3. In artikel 63, eerste lid, onderdeel b, wordt «het bepaalde in de artikelen 10 of 11» vervangen door: het bepaalde in de artikelen 9a, 10 of 11.

Toelichting

In de tweede nota van wijziging Wet verplichte geestelijke gezondheidszorg (Wvggz) wordt geregeld dat het stappenplan uit de Wet zorg en dwang (Wzd) niet hoeft te worden doorlopen als volgens de professionele richtlijnen medicatie wordt voorgeschreven (32 399, nr. 25, blz. 136). Ook in artikel 8:5 van het Wvggz wordt bepaald dat verplichte zorg op basis van richtlijnen wordt verleend.

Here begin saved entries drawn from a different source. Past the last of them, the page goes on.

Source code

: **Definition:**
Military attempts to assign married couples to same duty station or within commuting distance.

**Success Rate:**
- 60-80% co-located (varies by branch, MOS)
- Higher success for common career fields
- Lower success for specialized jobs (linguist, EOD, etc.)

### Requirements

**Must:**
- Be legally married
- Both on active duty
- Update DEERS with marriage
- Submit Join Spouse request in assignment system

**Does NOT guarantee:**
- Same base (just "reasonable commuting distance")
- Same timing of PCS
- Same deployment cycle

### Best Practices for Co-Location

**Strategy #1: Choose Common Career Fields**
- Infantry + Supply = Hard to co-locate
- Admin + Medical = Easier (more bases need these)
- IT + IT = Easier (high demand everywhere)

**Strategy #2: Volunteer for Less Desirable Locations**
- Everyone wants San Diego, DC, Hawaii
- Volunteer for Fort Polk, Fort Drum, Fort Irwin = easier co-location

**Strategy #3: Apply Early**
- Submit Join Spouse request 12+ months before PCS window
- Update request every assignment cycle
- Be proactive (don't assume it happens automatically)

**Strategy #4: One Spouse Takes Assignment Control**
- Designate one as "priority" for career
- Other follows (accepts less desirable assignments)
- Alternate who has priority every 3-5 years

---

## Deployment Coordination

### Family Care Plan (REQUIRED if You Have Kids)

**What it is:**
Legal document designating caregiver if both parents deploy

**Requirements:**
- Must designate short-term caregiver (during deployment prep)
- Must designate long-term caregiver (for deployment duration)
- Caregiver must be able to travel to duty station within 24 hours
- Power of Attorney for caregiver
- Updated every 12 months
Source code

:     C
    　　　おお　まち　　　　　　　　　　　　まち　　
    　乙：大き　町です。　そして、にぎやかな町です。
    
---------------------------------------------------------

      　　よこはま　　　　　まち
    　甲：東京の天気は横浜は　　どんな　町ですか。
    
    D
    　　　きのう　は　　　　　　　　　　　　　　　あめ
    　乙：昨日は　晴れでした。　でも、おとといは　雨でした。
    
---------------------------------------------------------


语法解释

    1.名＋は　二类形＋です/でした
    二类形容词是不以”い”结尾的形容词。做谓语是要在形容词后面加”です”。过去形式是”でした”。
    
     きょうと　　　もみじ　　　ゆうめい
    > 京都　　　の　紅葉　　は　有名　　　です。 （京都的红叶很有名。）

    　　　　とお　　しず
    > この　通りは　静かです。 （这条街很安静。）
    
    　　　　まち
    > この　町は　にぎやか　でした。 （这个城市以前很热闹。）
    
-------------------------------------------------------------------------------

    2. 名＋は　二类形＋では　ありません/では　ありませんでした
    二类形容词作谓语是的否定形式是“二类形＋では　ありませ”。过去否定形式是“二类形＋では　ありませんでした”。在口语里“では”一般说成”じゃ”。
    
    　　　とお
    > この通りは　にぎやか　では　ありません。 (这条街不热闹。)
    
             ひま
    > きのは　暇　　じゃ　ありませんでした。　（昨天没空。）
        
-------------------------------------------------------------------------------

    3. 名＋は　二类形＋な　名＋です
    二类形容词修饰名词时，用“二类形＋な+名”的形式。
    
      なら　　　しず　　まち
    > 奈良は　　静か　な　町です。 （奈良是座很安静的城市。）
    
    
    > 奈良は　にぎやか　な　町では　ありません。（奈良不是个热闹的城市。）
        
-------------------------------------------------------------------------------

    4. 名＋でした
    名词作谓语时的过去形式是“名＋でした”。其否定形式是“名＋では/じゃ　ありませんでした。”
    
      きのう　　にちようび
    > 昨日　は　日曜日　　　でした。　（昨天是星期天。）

Om de Wzd zoveel mogelijk te harmoniseren met de Wvggz, beoogt dit amendement maatwerk mogelijk te maken door het stappenplan alleen van toepassing te laten zijn bij vormen van onvrijwillige zorg waarvoor (nog) geen professionele richtlijn is ontwikkeld. Daarmee wordt een grote vermindering van de administratieve lasten bereikt die nu voor zorgmedewerkers verbonden is aan het stappenplan in de Wet zorg en dwang. Dit komt de kwaliteit van de geboden zorg ten goede. De professionele richtlijnen dienen uiteraard goedgekeurd te zijn door Zorginstituut Nederland, zoals dat gaat met elke kwaliteitsstandaard (artikel 66b, Zvw). Het Zorginstituut dient te toetsen of de richtlijn is gericht op het zoveel als mogelijk voorkomen van onvrijwillige zorg, de keuze voor de minst bezwarende vorm van onvrijwillige zorg, het beperken van de duur en frequentie van onvrijwillige zorg, de veiligheid van de cliënt en zorgverleners en op het voorkomen van nadelige effecten op korte en lange termijn voor de cliënt.